Konuyla ilgili değerlendirmelerini paylaşan VOITERM Kurucusu ve Genel Müdürü Cengiz Pişirici, “Dijitalin ve kağıt pusulanın kesişimiyle oluşturulan elektronik seçim altyapılarının güvenliğine ilişkin en güncel örnek ABD’de yaşandı. ABD federal seçim altyapısı yetkilileri, ABD'nin tartışmalı seçimlerinden biri olan 2020 seçimlerinin, ülkenin en güvenli seçimi olduğunu açıkladı. Sahte oylara ilişkin iddialar, her oya ilişkin kağıt kayıtların dijital kayıtlarla karşılaştırılmasıyla geçersiz kılındı. VOITERM olarak; yetkililerin, oylama güvenliğini artırdığına dikkat çektiği bu uygulamanın daha gelişmiş versiyonunu Türk mühendislerin AR-GE çalışmaları sonucunda kullanıma hazır hâle getirdik” dedi.
“Kağıt oy pusulasıyla yapılan seçimler, zahmetli ve masraflı”
Ülkemizin e-Devlet Kapısı gibi bir altyapıyla dünya çapında kamu hizmetlerinin dijital dönüşümünde lider bir konumda olduğunu vurgulayan Cengiz Pişirici, “Tam da bu sebeple ülkemiz, seçimlerin dijitalleşmesi yolunda da çağı yakalayan, dünya çapında örnek uygulamalar hayata geçirebilir. Artan kağıt ve kırtasiye maliyetleri düşünüldüğünde, kağıt oy pusulalarıyla gerçekleştirilen seçimler ekonomimiz için yük oluşturuyor. Kamuya dikkate değer maliyetlere sebep olan bu seçimler, titizlikle yürütülse de, seçim güvenliği tartışmaları, manipülasyon iddiaları, seçmen hataları demokrasiye gölge düşürme riski taşıyor. VOITERM olarak geliştirdiğimiz dijital seçim sistemi, tüm insan ve personel kaynaklı hataları en aza indirirken, seçimlerin ülke çapında adil, güvenli ve şeffaf bir biçimde yapılmasının önünü açıyor. Oy verme ve oy sayım süreçlerini hızlandırmayı ve kolaylaştırmayı vaat eden,5 yıllık bir fikir sürecini takip eden 15 aylık titiz Ar-Ge aşamalarının ardından sona gelinen Türkiye’nin dijital seçim sistemi, hem seçmen gizliliğini gözetiyor, hem de oy kullanımlarının sağlamasını yaparak hızlı, çevre dostu, güvenilir seçim süreçlerini mümkün kılıyor” dedi.

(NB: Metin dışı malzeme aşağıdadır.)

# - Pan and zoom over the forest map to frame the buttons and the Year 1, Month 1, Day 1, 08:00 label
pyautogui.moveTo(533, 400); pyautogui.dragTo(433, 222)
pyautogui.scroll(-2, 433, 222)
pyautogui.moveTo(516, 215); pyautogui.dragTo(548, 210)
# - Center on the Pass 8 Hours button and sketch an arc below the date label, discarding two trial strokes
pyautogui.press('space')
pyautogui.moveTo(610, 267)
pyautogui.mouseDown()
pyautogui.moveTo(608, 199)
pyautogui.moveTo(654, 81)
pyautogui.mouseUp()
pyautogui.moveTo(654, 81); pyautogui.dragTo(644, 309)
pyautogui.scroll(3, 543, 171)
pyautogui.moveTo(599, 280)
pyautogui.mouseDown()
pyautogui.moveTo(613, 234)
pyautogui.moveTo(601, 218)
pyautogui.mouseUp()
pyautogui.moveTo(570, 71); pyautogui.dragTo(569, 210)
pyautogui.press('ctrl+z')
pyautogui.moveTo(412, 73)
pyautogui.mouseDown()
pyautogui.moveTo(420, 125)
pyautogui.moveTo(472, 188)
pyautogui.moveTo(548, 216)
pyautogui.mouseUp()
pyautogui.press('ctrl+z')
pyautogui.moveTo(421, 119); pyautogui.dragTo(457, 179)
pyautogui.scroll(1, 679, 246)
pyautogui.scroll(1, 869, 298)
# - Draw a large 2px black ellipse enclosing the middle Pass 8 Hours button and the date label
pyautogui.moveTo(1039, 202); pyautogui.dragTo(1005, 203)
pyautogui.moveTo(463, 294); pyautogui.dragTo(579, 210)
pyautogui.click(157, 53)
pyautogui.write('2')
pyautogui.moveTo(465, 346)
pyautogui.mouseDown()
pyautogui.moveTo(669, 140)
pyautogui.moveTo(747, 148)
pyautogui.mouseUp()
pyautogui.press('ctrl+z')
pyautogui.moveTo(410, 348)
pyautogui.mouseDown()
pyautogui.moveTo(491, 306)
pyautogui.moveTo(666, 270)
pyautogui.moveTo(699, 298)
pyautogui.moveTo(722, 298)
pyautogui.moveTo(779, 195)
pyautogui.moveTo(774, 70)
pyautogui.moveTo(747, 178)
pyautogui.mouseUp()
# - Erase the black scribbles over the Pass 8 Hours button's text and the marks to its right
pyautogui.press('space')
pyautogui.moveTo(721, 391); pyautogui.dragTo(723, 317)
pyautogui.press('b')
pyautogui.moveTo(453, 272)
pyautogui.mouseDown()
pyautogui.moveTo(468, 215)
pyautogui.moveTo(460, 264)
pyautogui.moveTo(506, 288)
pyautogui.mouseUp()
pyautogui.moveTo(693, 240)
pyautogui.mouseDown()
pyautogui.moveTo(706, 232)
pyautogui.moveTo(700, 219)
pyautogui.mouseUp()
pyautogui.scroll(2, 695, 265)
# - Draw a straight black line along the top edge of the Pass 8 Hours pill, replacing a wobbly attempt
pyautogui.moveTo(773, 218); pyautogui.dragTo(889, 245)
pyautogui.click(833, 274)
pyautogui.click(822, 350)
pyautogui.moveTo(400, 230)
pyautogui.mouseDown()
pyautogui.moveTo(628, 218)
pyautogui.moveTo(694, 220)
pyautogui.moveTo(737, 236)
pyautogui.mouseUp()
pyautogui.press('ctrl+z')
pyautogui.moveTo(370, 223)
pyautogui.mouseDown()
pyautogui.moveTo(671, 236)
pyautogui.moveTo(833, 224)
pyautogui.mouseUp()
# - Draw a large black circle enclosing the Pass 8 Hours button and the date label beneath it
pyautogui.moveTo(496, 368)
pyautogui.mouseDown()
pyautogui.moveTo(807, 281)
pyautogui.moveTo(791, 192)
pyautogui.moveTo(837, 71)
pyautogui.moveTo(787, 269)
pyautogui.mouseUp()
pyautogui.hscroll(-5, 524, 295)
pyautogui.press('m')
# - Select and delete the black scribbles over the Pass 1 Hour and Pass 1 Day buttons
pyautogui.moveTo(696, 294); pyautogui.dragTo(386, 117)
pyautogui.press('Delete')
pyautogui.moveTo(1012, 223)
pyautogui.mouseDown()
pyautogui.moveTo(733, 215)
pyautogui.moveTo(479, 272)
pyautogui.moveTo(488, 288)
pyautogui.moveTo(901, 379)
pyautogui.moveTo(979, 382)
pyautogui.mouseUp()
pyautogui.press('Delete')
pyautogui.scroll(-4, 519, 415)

Blockchain ile seçim sistemi bazı noktalarda kesişmektedir. Ancak bu kesişme tamamen örtüşme anlamına gelmediği için fizibil değildir. Global bir yapıya sahip olan blockchain ile seçim sisteminin örtüşebilmesi için mutlaka tavizler verilerek dönüştürülmeleri gerekir. Aksi takdirde artı gibi gözüken unsurlar kayıplar oluşturabilir.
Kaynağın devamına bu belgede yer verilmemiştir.